Le discours actuel sur la prévention des troubles psychiques et comportementaux dans le cadre des pratiques sociales et dans l’éducation que l’on s’accorde à considérer ( à juste titre) comme un progrès repose en grande partie sur un postulat (érigé en certitude) d’un déterminisme qui réifie l’enfant dans un statut d’handicapé et transforme les professionnels en « guetteurs de signes » soumis aux impératifs du dépistage précoce.

S’il n’y a pas lieu de critiquer le principe de la prévention comme telle, il faut dénoncer un modèle de plus en plus prégnant qui engendre des pressions considérables sur les professionnels et modifie profondément le sens de leurs pratiques. Les troubles chez les enfants dépistés de plus en plus tôt, le plus souvent à l’école relèvent aujourd’hui d’une compréhension organiciste, sans égard pour les facteurs environnementaux. Une dérive vers le « tout biologique » est à l’oeuvre qui s’impose comme une pensée dominante. Ces troubles qui ne répondent pas aux normes des prescriptions sociales et éducatives ont vocation à être médicalisé, parfois surmédiqué et font l’objet d’un traitement comportemental. Les évaluations diagnostiques proposées aux enseignants du primaire et aux professionnels de la petite enfance afin qu’ils détectent rapidement les troubles comportant des risques, les inscrivent de fait dans une logique instrumentale de dépistage systématique. Ces évaluations diagnostiques proviennent du manuel diagnostique statistique des troubles mentaux élaboré par l’association américaine de psychiatrie et reconnu par l’organisation mondiale de la santé.

La version 2000 du DSM 4 propose une liste non exhaustive de troubles comportementaux chez l’enfant d’origine exclusivement organique ou génétique susceptible d’annoncer des conduites à risques. Dans ce cadre, les nouvelles pratiques de traitement du handicap offertes en renfort aux enseignants, aux parents et aux travailleurs sociaux s’imposent de plus en plus comme des techniques de rectification pédagogique et comportementale. Aujourd’hui on ne parle plus de désir et de langage ni de psychisme et d’inconscient, ces notions ne sont pas devenus obsolètes pour autant, c’est bien plutôt le savoir dont elle procède qui est en crise dans notre civilisation, à savoir celui de la psychanalyse qui servait de repères aux praticiens. La science cognitive et comportementale dans ses applications sociales aboutit à une désubjectivation de l’abord des pathologies. Corrélativement elle engendre une dépolitisation du champ de l’éducation et des pratiques de soin.

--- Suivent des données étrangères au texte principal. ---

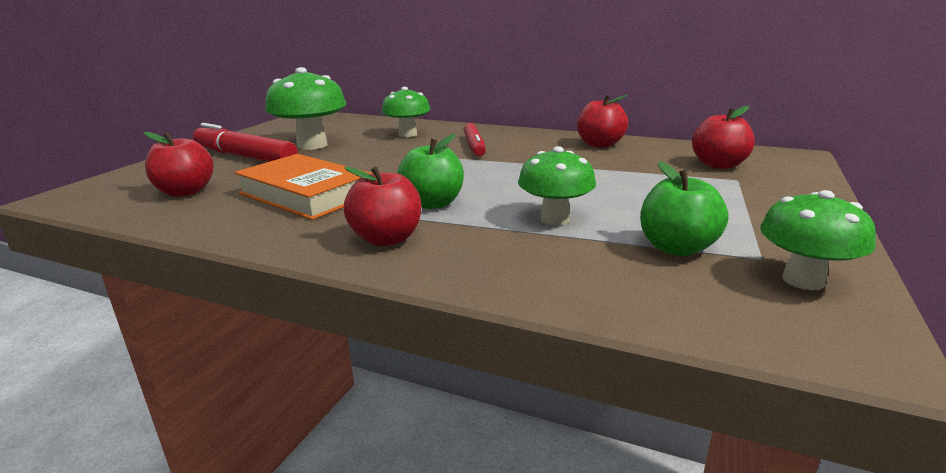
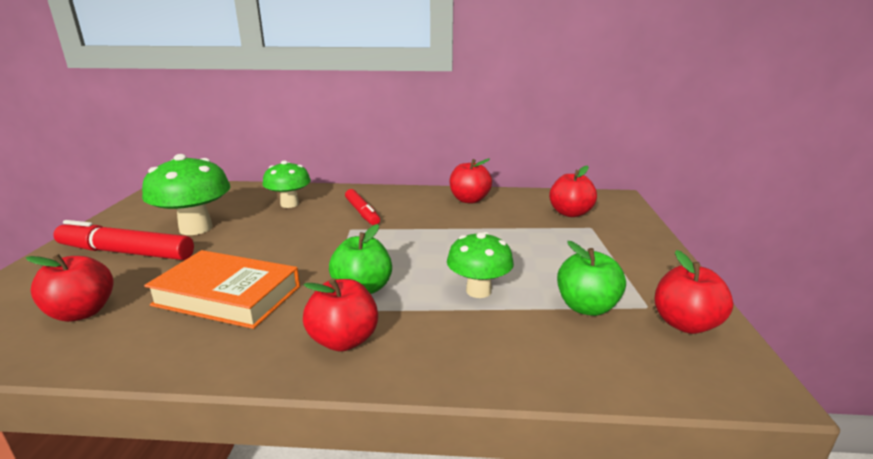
camera: 20 degrees left, 0 degrees up
(803, 280) = (685, 324): green mushroom -> red apple

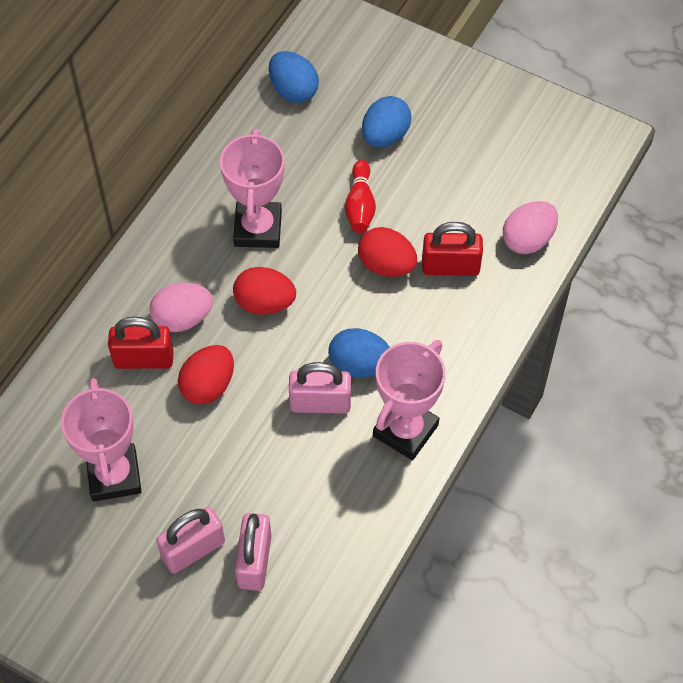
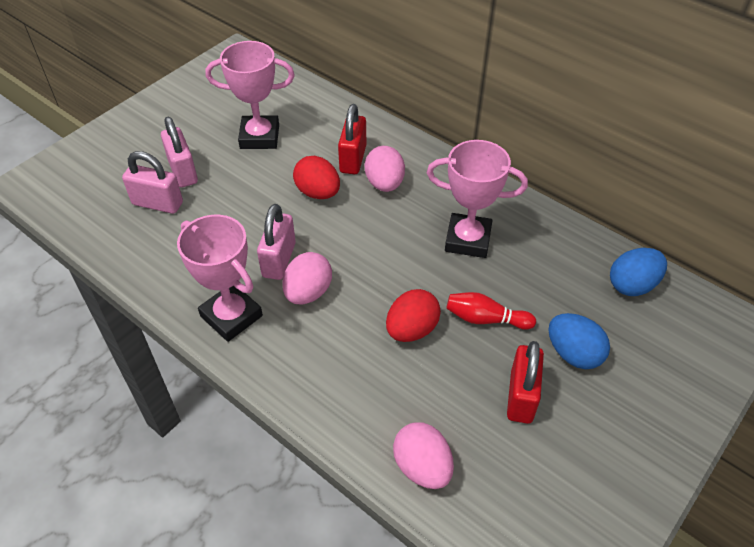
camera: 100 degrees right, 10 degrees down
(265, 303) = (388, 235): red egg -> none
(359, 365) = (308, 292): blue egg -> pink egg
(450, 266) = (400, 384): red padlock -> red padlock (521, 397)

En ramenant la problématique de l’enfant à des dysfonctionnements et à son propre déficit cognitif, le recours à la science cognitive immunise l’institution et le champ social contre toute remise en question. Une alliance objective se réalise entre ce positivisme réducteur de la subjectivité humaine et l’organisation du mode de production et de représentation de la pensée néolibérale. Il suffit d’observer la décomposition de la praxis au sein de la psychiatrie et au retour de la fonction asilaire dans le traitement de la maladie mentale pour s’en convaincre.

La loi de 2005 qui porte sur la prévention des risques en préconisant le dépistage précoce des troubles de la conduite et du comportement a été dénoncé par le mouvement « Pas de zéro de conduite » pour la corrélation qu’elle établit entre difficultés psychiques de l’enfant et évolution ultérieure vers la délinquance. Une telle démarche généralisée et préconisée par le plan gouvernemental de prévention de la délinquance et de la maltraitance de 2005 confond orientation et prédiction. La mise en place d’un tel dispositif de dépistage dans le cadre scolaire et familial inscrit l’enfant hors de sa singularité dans une catégorie objectivante qui participe à une forme nouvelle de stigmatisation précoce. Actuellement nous dérivons d’une prévention large fondée sur un questionnement éclairé qui intégrait l’ensemble des paramètres cognitifs, psychiques et sociaux pour agir en respectant le doute et la prudence nécessaire vers une prévention instrumentale et réifiante soumise aux impératifs d’une idéologie sécuritaire qui repose sur un savoir garanti, estampillé par une expertise savante. C’est un véritable changement de perspective qui fait glisser l’école et les institutions éducatives vers un programme de gestion des risques, programme que Robert castel avait pronostiqué en son temps comme un système en voie de construction qui n’a d’autres effets que de transformer le travail des professionnels en fabrique de savoir prédictible et en agent de contrôle et de normalisation sociale.